Download this article in PDF fromat.
Growing cyber-threats against vulnerable systems are creating significant financial impacts for organizations operating in today’s digital world. Cyberattacks may also damage a company’s reputation, leading to a loss of customer trust, diminished brand value and challenges attracting new customers, investors and business partners.
In 2023, Qualys says 26,447 vulnerabilities were disclosed, up from 25,050 the previous year. The company’s historical charts, which date back to 2000, indicate a fairly consistent increase in the number of security vulnerabilities over time. In 2023, the most common “attack” methods included proof-of-concept exploit code; weaponized exploit code; and malware and ransomware, among others.
In December alone, IT Governance USA says that there were 443 publicly-disclosed global security incidents and that 1,613,496,782 were breached within that 31-day period. In response to these and other reports of increasing cybercrimes, more companies are taking steps to lock down their data, educate their employees and secure their systems in a way that helps to keep those applications safe from the “bad actors.”
“In today’s computerized world, new risks emerge every hour of every day. Connecting to the Internet opens up the possibility of a hacker targeting your organization,” the International Federation of Accountants (IFAC) cautions. “Cybercrime is becoming big business and cyber risk is a focus of organizations and governments globally. Monetary and reputational risks are high if organizations don’t have an appropriate cybersecurity plan.”
Key Developments to Watch
In its recently-released Google Cloud Cybersecurity Forecast 2024, the technology company’s security leaders brainstormed together and came up with a laundry list of cybersecurity-related predictions. “These individuals are regularly on the frontlines of the latest and largest attacks, and know what organizations and security teams need to be thinking about in the coming year,” Google points out in its report.

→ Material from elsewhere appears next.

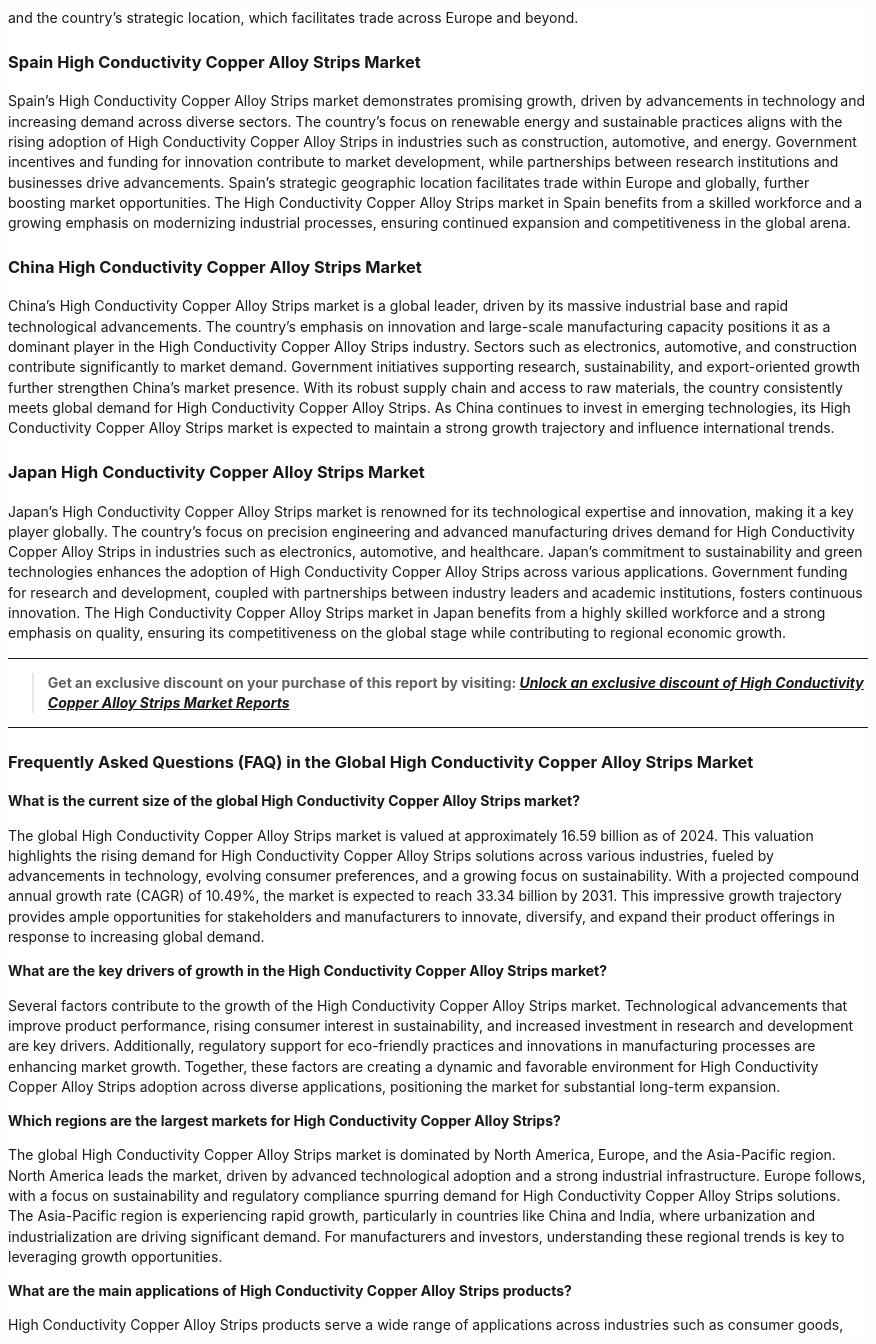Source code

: and the country&rsquo;s strategic location, which facilitates trade across Europe and beyond.</p><h3>Spain High Conductivity Copper Alloy Strips Market</h3><p>Spain&rsquo;s High Conductivity Copper Alloy Strips market demonstrates promising growth, driven by advancements in technology and increasing demand across diverse sectors. The country&rsquo;s focus on renewable energy and sustainable practices aligns with the rising adoption of High Conductivity Copper Alloy Strips in industries such as construction, automotive, and energy. Government incentives and funding for innovation contribute to market development, while partnerships between research institutions and businesses drive advancements. Spain&rsquo;s strategic geographic location facilitates trade within Europe and globally, further boosting market opportunities. The High Conductivity Copper Alloy Strips market in Spain benefits from a skilled workforce and a growing emphasis on modernizing industrial processes, ensuring continued expansion and competitiveness in the global arena.</p><h3>China High Conductivity Copper Alloy Strips Market</h3><p>China&rsquo;s High Conductivity Copper Alloy Strips market is a global leader, driven by its massive industrial base and rapid technological advancements. The country&rsquo;s emphasis on innovation and large-scale manufacturing capacity positions it as a dominant player in the High Conductivity Copper Alloy Strips industry. Sectors such as electronics, automotive, and construction contribute significantly to market demand. Government initiatives supporting research, sustainability, and export-oriented growth further strengthen China&rsquo;s market presence. With its robust supply chain and access to raw materials, the country consistently meets global demand for High Conductivity Copper Alloy Strips. As China continues to invest in emerging technologies, its High Conductivity Copper Alloy Strips market is expected to maintain a strong growth trajectory and influence international trends.</p><h3>Japan High Conductivity Copper Alloy Strips Market</h3><p>Japan&rsquo;s High Conductivity Copper Alloy Strips market is renowned for its technological expertise and innovation, making it a key player globally. The country&rsquo;s focus on precision engineering and advanced manufacturing drives demand for High Conductivity Copper Alloy Strips in industries such as electronics, automotive, and healthcare. Japan&rsquo;s commitment to sustainability and green technologies enhances the adoption of High Conductivity Copper Alloy Strips across various applications. Government funding for research and development, coupled with partnerships between industry leaders and academic institutions, fosters continuous innovation. The High Conductivity Copper Alloy Strips market in Japan benefits from a highly skilled workforce and a strong emphasis on quality, ensuring its competitiveness on the global stage while contributing to regional economic growth.</p><hr /><blockquote><p><strong>Get an exclusive discount on your purchase of this report by visiting: <em><a href="://marketresearchpulse.com/ask-for-discount/35906?utm_source=Github&amp;utm_medium=021">Unlock an exclusive discount of High Conductivity Copper Alloy Strips Market Reports</a></em>&nbsp;</strong></p></blockquote><hr /><h3>Frequently Asked Questions (FAQ) in the Global High Conductivity Copper Alloy Strips Market</h3><p><strong>What is the current size of the global High Conductivity Copper Alloy Strips market?</strong></p><p>The global High Conductivity Copper Alloy Strips market is valued at approximately 16.59 billion as of 2024. This valuation highlights the rising demand for High Conductivity Copper Alloy Strips solutions across various industries, fueled by advancements in technology, evolving consumer preferences, and a growing focus on sustainability. With a projected compound annual growth rate (CAGR) of 10.49%, the market is expected to reach 33.34 billion by 2031. This impressive growth trajectory provides ample opportunities for stakeholders and manufacturers to innovate, diversify, and expand their product offerings in response to increasing global demand.</p><p><strong>What are the key drivers of growth in the High Conductivity Copper Alloy Strips market?</strong></p><p>Several factors contribute to the growth of the High Conductivity Copper Alloy Strips market. Technological advancements that improve product performance, rising consumer interest in sustainability, and increased investment in research and development are key drivers. Additionally, regulatory support for eco-friendly practices and innovations in manufacturing processes are enhancing market growth. Together, these factors are creating a dynamic and favorable environment for High Conductivity Copper Alloy Strips adoption across diverse applications, positioning the market for substantial long-term expansion.</p><p><strong>Which regions are the largest markets for High Conductivity Copper Alloy Strips?</strong></p><p>The global High Conductivity Copper Alloy Strips market is dominated by North America, Europe, and the Asia-Pacific region. North America leads the market, driven by advanced technological adoption and a strong industrial infrastructure. Europe follows, with a focus on sustainability and regulatory compliance spurring demand for High Conductivity Copper Alloy Strips solutions. The Asia-Pacific region is experiencing rapid growth, particularly in countries like China and India, where urbanization and industrialization are driving significant demand. For manufacturers and investors, understanding these regional trends is key to leveraging growth opportunities.</p><p><strong>What are the main applications of High Conductivity Copper Alloy Strips products?</strong></p><p>High Conductivity Copper Alloy Strips products serve a wide range of applications across industries such as consumer goods,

Here are three of several key developments that Google is watching as we move further into 2024:
- Improved, professionalized and scaled phishing. Google predicts that generative artificial intelligence (AI) and large language models (LLMs) will use phishing, SMS text and other social engineering operations to make the content and material (including voice and video) appear more legitimate. “Misspellings, grammar errors, and lack of cultural context will be harder to spot in phishing emails and messages,” Google cautions. Using gen AI, for example, attackers may be able to execute these attacks at scale. “If an attacker has access to names, organizations, job titles, departments, or even health data, they can now target a large set of people with very personal, tailored, convincing emails,” the company adds.
- Scalable information operations. A clever gen AI prompt will be all attackers need to create fake news, fake phone calls that will actively interact with recipients, and deepfake photos and videos based on gen AI-created fake content. “We judge that such gen AI technologies have the potential to significantly augment information operations—and other operations such as intrusions—in the future, enabling threat actors with limited resources and capabilities,” Google explains, “similar to the advantages provided by exploit frameworks such as Metasploit or Cobalt Strike.
- Gen AI and LLMs as a service… for attacks. Google predicts that LLMs and other gen AI tools will be developed and offered “as a service” to assist attackers with target compromises. “They will be offered in underground forums as a paid service, and used for various purposes such as phishing campaigns and spreading disinformation,” the company reports. “We’ve already seen attackers have success with other underground as a service offerings, including ransomware used in cybercrime operations.”
In conclusion, Google advises all organizations to prepare for “global activity around the myriad major events being held throughout 2024, including the U.S., European Parliament and other elections, as well as the Summer Olympics in Paris.” Additionally, the company says incidents of “disruptive hacktivism” may increase as a result of ongoing global conflicts.